§ **ABOUT THIS TASK**
Return the records exactly, from the first line through the "情急之中，一个相当熟悉的句式" line.

§ **RECORDS TO USE**
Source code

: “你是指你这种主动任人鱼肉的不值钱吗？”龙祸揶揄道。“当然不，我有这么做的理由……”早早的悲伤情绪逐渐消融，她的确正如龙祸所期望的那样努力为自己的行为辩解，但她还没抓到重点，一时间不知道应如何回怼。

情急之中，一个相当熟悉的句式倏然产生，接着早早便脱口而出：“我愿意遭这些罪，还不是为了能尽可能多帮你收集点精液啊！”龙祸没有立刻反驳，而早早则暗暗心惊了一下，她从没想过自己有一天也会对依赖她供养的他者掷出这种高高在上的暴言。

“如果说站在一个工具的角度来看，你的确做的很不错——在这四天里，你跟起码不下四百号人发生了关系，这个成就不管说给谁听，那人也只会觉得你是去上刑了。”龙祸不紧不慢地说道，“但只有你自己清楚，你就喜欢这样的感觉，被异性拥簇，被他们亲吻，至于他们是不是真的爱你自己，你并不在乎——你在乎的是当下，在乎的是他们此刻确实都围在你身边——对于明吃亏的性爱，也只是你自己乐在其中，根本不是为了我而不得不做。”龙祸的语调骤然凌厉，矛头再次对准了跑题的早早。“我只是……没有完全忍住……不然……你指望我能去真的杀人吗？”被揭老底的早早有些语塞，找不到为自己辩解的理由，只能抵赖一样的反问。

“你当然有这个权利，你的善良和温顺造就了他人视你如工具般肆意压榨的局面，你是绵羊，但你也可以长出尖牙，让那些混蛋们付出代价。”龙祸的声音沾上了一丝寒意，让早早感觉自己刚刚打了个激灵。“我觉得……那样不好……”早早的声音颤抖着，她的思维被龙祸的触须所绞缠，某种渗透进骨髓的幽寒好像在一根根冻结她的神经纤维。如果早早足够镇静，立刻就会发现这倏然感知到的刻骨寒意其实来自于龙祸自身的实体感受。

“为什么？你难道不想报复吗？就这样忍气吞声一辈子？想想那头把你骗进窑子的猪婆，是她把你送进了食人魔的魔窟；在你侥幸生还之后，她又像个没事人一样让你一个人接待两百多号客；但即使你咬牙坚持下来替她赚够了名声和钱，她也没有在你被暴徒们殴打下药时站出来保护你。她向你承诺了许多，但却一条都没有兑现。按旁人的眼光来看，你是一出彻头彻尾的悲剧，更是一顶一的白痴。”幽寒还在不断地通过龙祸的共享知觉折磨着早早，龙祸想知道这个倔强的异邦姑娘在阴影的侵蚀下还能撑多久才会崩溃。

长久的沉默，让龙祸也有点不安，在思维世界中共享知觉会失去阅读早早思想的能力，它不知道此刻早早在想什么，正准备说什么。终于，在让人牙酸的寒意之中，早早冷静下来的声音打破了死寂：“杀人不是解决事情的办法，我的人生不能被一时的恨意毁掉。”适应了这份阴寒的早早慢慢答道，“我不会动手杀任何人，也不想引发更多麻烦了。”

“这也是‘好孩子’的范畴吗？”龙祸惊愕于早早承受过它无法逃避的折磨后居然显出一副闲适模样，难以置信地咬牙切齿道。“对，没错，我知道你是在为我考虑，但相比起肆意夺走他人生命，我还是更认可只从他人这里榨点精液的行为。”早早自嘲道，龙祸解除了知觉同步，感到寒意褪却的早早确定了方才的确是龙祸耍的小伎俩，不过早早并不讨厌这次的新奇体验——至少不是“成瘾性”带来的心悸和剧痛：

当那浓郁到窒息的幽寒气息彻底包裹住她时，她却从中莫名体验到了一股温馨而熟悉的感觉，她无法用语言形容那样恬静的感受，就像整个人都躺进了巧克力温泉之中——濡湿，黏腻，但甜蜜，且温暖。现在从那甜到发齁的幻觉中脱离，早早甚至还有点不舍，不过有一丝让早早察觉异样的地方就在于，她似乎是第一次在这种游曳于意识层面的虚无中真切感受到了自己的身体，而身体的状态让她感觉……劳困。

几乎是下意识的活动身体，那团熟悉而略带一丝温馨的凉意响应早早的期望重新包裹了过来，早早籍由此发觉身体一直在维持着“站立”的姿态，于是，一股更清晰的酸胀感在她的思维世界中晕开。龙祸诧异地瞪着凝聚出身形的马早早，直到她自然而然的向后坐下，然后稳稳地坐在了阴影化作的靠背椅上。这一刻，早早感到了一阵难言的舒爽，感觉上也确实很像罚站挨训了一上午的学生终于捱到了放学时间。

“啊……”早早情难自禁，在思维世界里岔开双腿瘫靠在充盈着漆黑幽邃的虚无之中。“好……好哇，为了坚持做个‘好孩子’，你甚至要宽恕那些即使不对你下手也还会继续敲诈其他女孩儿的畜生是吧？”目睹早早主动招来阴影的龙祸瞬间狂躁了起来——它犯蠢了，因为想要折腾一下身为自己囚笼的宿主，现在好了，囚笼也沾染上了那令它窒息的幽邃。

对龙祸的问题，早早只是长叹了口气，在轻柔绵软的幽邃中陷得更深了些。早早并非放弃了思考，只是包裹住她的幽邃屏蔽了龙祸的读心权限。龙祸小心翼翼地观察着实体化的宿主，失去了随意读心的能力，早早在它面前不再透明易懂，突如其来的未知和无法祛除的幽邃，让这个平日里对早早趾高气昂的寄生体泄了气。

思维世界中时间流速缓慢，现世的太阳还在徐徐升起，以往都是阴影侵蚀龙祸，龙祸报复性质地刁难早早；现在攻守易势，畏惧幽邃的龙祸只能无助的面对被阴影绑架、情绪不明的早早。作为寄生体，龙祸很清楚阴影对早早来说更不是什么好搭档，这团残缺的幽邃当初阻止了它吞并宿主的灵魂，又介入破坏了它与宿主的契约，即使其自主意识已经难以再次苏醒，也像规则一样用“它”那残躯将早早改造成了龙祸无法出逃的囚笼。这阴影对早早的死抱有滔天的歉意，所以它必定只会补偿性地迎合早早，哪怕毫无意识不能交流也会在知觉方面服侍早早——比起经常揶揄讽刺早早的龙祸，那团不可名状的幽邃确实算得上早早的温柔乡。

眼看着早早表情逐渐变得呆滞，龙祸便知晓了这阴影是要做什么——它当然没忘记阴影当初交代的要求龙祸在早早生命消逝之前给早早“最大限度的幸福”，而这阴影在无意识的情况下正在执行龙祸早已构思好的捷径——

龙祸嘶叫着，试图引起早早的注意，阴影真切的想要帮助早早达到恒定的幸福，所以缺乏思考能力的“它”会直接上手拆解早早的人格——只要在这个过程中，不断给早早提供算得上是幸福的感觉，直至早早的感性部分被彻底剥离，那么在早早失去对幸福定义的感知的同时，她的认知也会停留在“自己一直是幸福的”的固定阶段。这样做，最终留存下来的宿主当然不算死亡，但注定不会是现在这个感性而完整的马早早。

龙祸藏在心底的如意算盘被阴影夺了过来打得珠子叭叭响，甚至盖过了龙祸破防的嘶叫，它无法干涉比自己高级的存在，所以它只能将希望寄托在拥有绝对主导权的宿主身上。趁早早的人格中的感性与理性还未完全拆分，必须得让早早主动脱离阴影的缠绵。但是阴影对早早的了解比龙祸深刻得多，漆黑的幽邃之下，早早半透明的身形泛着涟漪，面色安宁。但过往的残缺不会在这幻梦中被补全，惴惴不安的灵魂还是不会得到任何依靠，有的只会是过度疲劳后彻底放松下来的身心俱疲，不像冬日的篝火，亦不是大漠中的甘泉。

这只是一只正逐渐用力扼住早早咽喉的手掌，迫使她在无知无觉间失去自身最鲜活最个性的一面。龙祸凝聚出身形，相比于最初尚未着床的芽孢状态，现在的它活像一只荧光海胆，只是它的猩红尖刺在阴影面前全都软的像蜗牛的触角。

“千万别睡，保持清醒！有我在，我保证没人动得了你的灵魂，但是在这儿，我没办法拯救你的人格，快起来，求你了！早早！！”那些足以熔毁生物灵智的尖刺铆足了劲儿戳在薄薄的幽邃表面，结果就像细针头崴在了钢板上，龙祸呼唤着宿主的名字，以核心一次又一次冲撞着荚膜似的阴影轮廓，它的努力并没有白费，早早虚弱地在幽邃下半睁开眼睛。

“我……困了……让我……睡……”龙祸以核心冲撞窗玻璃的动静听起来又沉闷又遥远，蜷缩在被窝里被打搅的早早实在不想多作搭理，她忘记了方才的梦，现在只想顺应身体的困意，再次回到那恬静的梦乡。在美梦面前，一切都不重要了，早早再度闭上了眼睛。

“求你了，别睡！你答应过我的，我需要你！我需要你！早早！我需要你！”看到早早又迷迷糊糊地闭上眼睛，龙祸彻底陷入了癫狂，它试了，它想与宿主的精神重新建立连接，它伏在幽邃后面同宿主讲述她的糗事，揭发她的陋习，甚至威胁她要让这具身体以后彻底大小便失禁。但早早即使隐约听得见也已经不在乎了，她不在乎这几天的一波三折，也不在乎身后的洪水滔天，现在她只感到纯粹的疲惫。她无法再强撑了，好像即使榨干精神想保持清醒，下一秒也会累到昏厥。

§ **ANSWER FOR THIS EXERCISE**
Source code

: “你是指你这种主动任人鱼肉的不值钱吗？”龙祸揶揄道。“当然不，我有这么做的理由……”早早的悲伤情绪逐渐消融，她的确正如龙祸所期望的那样努力为自己的行为辩解，但她还没抓到重点，一时间不知道应如何回怼。

情急之中，一个相当熟悉的句式倏然产生，接着早早便脱口而出：“我愿意遭这些罪，还不是为了能尽可能多帮你收集点精液啊！”龙祸没有立刻反驳，而早早则暗暗心惊了一下，她从没想过自己有一天也会对依赖她供养的他者掷出这种高高在上的暴言。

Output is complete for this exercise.